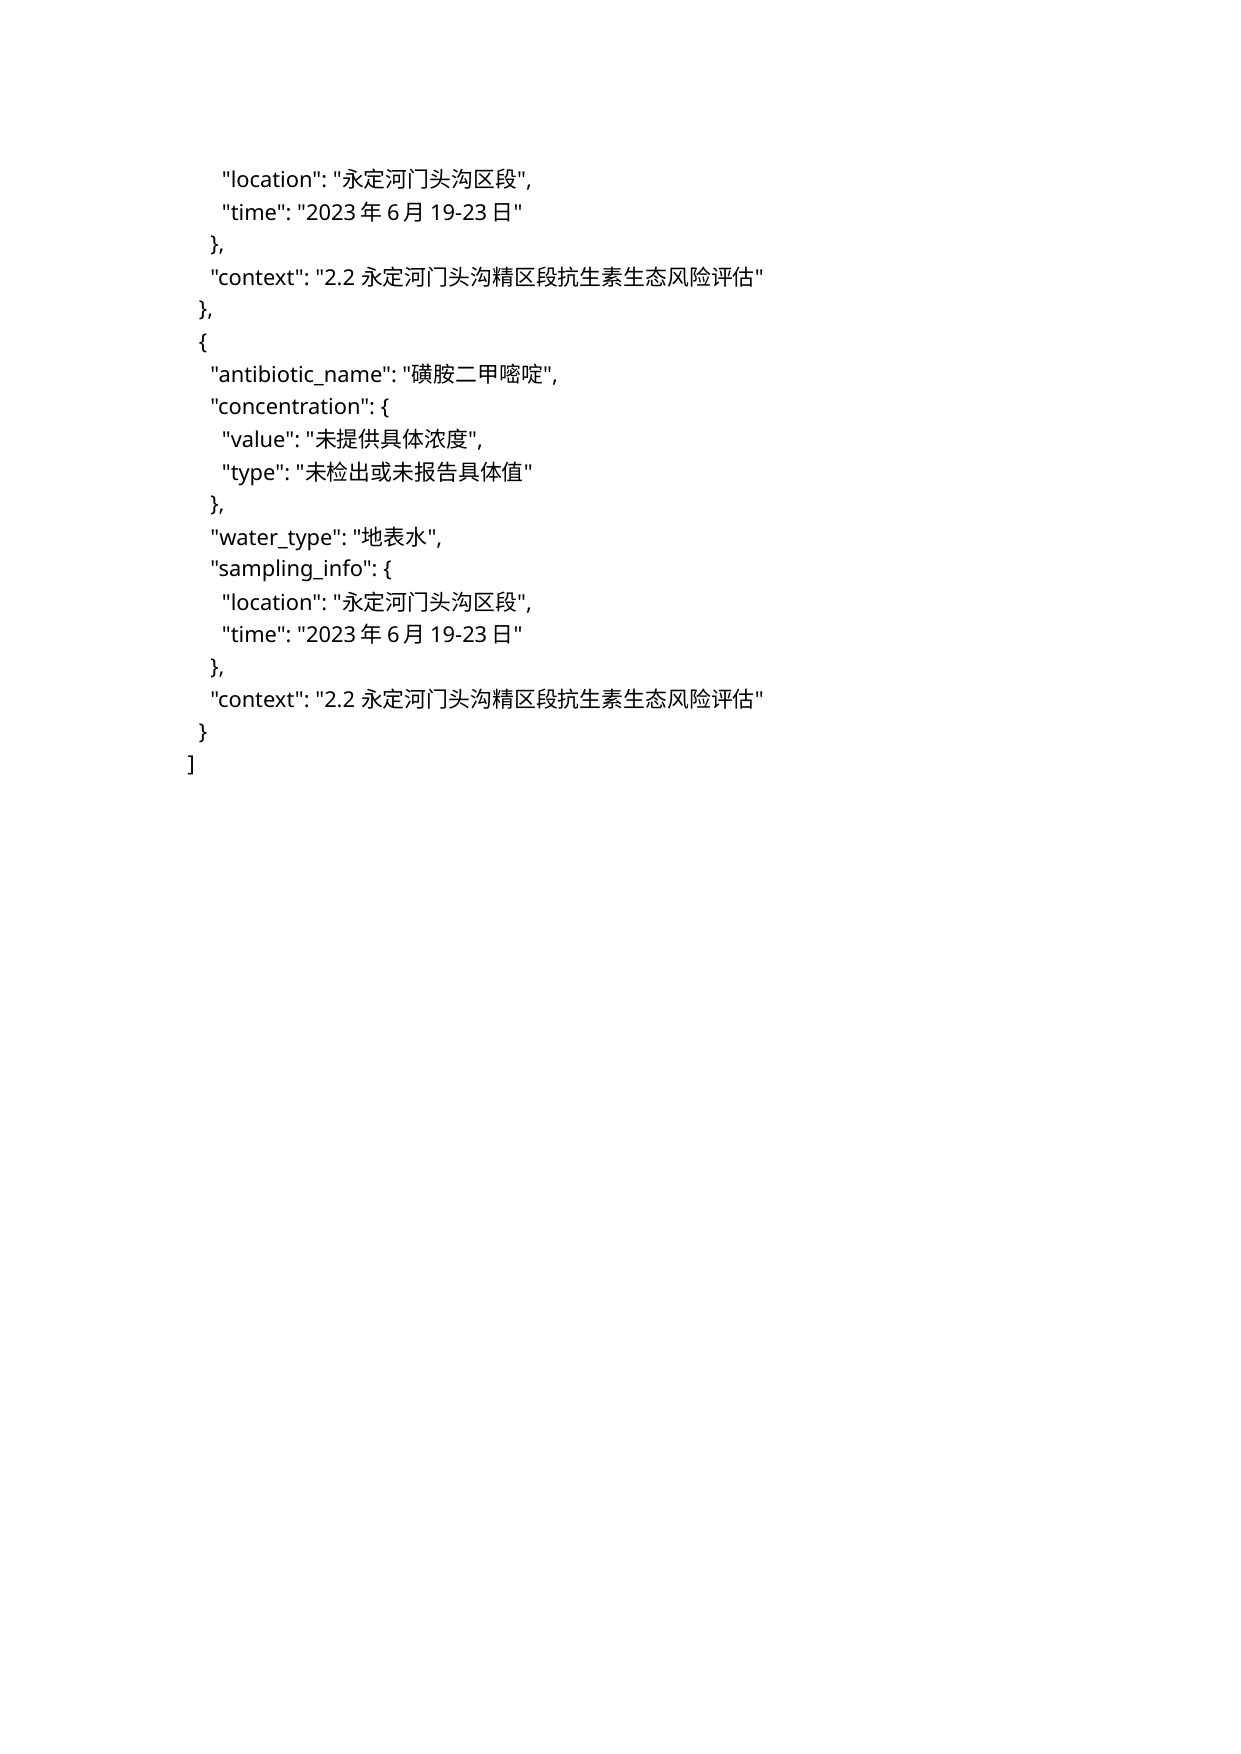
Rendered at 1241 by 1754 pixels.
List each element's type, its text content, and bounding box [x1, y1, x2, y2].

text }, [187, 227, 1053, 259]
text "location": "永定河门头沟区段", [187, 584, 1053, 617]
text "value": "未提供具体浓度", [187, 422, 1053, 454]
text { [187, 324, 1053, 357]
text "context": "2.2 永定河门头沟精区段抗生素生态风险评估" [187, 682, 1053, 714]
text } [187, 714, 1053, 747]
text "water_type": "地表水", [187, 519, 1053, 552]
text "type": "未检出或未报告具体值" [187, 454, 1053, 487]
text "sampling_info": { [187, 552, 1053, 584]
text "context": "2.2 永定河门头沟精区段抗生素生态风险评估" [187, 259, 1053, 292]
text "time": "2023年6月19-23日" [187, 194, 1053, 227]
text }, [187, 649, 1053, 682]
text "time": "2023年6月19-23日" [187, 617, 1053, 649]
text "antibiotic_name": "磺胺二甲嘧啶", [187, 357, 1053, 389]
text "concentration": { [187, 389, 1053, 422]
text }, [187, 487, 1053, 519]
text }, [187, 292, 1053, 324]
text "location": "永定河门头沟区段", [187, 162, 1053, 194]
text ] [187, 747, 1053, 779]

WHAT IS NEEDED: Your copy of the entries must be exact and must contain no pictures.

TASK ANSWER:
Rendered at 1241 by 1754 pixels.
List each element's type, its text content, and bounding box [x1, y1, x2, y2].

text }, [187, 227, 1053, 259]
text "location": "永定河门头沟区段", [187, 584, 1053, 617]
text "value": "未提供具体浓度", [187, 422, 1053, 454]
text { [187, 324, 1053, 357]
text "context": "2.2 永定河门头沟精区段抗生素生态风险评估" [187, 682, 1053, 714]
text } [187, 714, 1053, 747]
text "water_type": "地表水", [187, 519, 1053, 552]
text "type": "未检出或未报告具体值" [187, 454, 1053, 487]
text "sampling_info": { [187, 552, 1053, 584]
text "context": "2.2 永定河门头沟精区段抗生素生态风险评估" [187, 259, 1053, 292]
text "time": "2023年6月19-23日" [187, 194, 1053, 227]
text }, [187, 649, 1053, 682]
text "time": "2023年6月19-23日" [187, 617, 1053, 649]
text "antibiotic_name": "磺胺二甲嘧啶", [187, 357, 1053, 389]
text "concentration": { [187, 389, 1053, 422]
text }, [187, 487, 1053, 519]
text }, [187, 292, 1053, 324]
text "location": "永定河门头沟区段", [187, 162, 1053, 194]
text ] [187, 747, 1053, 779]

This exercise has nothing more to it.